--- Document passage ---
==================================================
Ms Rajosmita Roy
Key information
- Roles
- Department of History PhD Candidate
- Department
- Department of History
- Thesis title
- Women’s Periodicals between Colonialism versus Nationalism in British India: 'Reading-Writing Women' and the Creation of Bengal's 'Publics'
- Internal Supervisors
- Dr Eleanor Newbigin
Biography
Rajosmita Roy is a doctoral researcher in History with interests in the history of modern South Asia, imperial, gender and print history. Her research is funded by the SOAS Research Studentship.
Her work studies the multiplicity in discourses of womanhood in relation to the making of the Bengali public sphere through writings of Bengali women in the periodical press between colonialism and nationalism in British India. She engages with a vast range of Bengali periodicals that were published between the late nineteenth and early twentieth century to understand the distinctive nature of ‘gendered colonial modernities’ that were coming to be shaped by vernacular print cultures in Calcutta during this time. She asks: How does reading and writing through these women’s periodicals complicate the bhadramahila identity, which has been oversimplified and treated as a pre-ordained category across imperial, South Asian and gender historiography? She has been working on her PhD under the supervision of Dr Eleanor Newbigin since 2023. She also serves as one of the three primary editors for the Journal of the History of Ideas Blog.
==================================================
--- Provided material ---
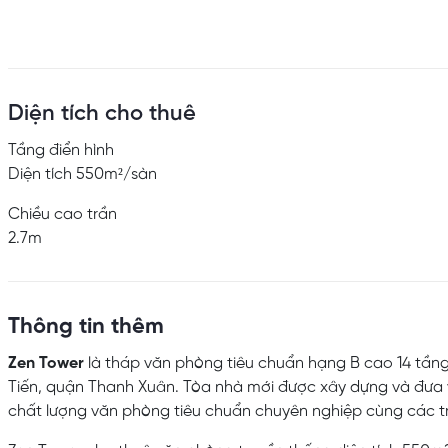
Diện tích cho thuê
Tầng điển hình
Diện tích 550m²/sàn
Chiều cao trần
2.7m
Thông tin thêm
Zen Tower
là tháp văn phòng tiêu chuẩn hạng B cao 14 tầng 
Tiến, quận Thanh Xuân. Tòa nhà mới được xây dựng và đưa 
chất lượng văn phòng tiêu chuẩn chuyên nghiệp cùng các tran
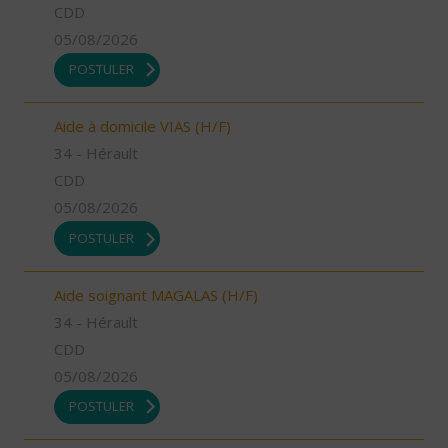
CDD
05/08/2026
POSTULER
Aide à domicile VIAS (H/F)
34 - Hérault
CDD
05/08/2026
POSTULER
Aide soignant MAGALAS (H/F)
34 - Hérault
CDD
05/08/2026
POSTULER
==================================================
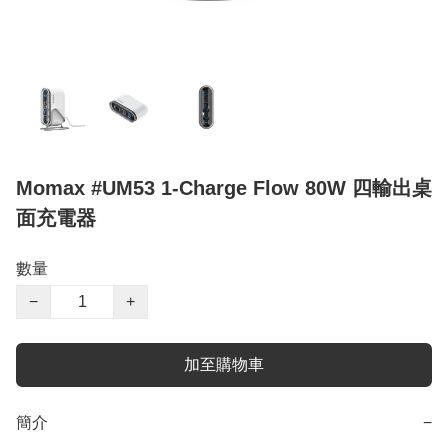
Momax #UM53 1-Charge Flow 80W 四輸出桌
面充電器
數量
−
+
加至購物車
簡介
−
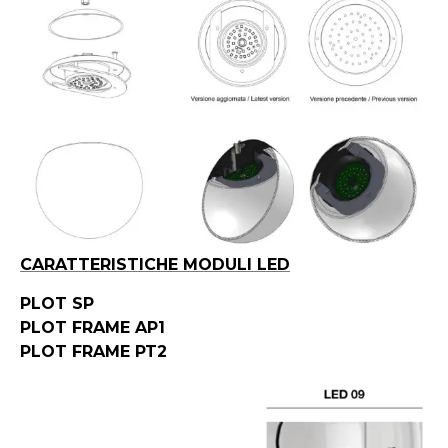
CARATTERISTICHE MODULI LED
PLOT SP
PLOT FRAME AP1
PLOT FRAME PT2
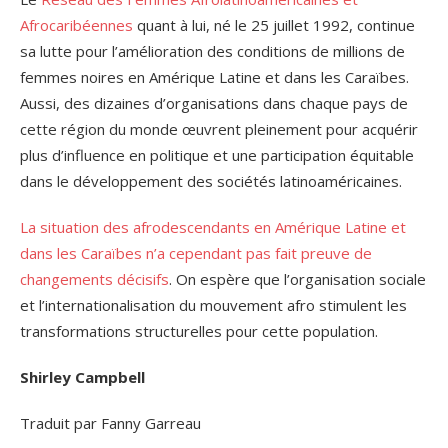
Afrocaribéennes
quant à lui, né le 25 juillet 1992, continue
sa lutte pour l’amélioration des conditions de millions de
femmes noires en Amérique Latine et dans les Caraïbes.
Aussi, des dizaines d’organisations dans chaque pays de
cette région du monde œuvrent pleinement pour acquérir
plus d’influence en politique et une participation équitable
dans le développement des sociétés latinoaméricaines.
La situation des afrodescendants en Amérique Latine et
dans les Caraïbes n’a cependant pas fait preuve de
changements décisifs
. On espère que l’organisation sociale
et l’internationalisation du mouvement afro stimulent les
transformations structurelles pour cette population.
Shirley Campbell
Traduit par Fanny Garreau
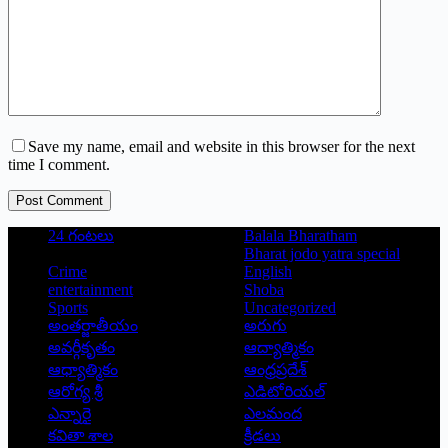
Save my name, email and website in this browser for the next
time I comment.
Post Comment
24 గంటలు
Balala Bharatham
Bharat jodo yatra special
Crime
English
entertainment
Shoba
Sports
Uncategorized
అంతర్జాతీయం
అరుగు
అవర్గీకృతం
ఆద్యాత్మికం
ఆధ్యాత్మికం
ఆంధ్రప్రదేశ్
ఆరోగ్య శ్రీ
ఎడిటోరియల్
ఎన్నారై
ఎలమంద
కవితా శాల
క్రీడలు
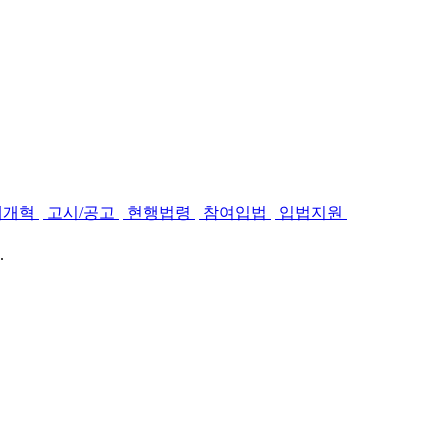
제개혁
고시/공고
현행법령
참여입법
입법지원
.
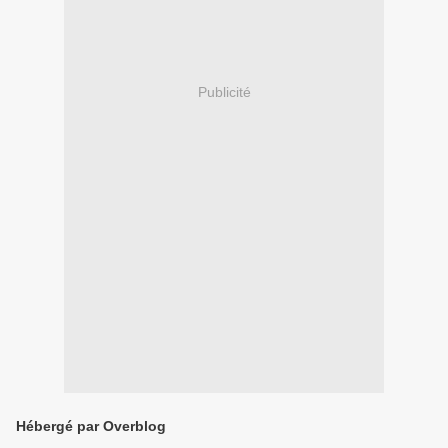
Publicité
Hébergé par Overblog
==================================================
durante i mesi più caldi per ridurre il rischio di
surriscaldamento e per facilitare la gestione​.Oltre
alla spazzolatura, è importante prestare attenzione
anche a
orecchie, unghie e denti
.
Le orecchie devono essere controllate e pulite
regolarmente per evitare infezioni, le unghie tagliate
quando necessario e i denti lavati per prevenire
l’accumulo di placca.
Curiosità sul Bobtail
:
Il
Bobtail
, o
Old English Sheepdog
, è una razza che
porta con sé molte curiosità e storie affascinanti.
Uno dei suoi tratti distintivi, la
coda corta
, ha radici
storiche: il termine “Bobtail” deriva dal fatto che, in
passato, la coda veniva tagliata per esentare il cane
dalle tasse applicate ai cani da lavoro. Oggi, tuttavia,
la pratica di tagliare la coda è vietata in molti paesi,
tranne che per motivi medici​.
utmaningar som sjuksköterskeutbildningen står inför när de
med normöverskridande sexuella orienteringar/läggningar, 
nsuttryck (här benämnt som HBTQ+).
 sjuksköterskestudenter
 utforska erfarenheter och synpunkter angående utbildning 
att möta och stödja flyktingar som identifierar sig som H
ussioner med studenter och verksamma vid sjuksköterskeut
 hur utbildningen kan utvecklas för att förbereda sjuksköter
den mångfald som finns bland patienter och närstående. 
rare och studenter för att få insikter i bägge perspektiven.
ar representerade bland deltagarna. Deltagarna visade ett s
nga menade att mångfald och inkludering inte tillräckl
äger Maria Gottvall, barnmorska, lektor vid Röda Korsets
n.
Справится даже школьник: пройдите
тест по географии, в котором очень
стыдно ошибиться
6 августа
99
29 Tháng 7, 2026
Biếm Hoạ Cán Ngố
==================================================
--- Work instruction ---
According to the profile of Rajosmita Roy, what funds her research?

--- Response to the exercise ---
The SOAS Research Studentship.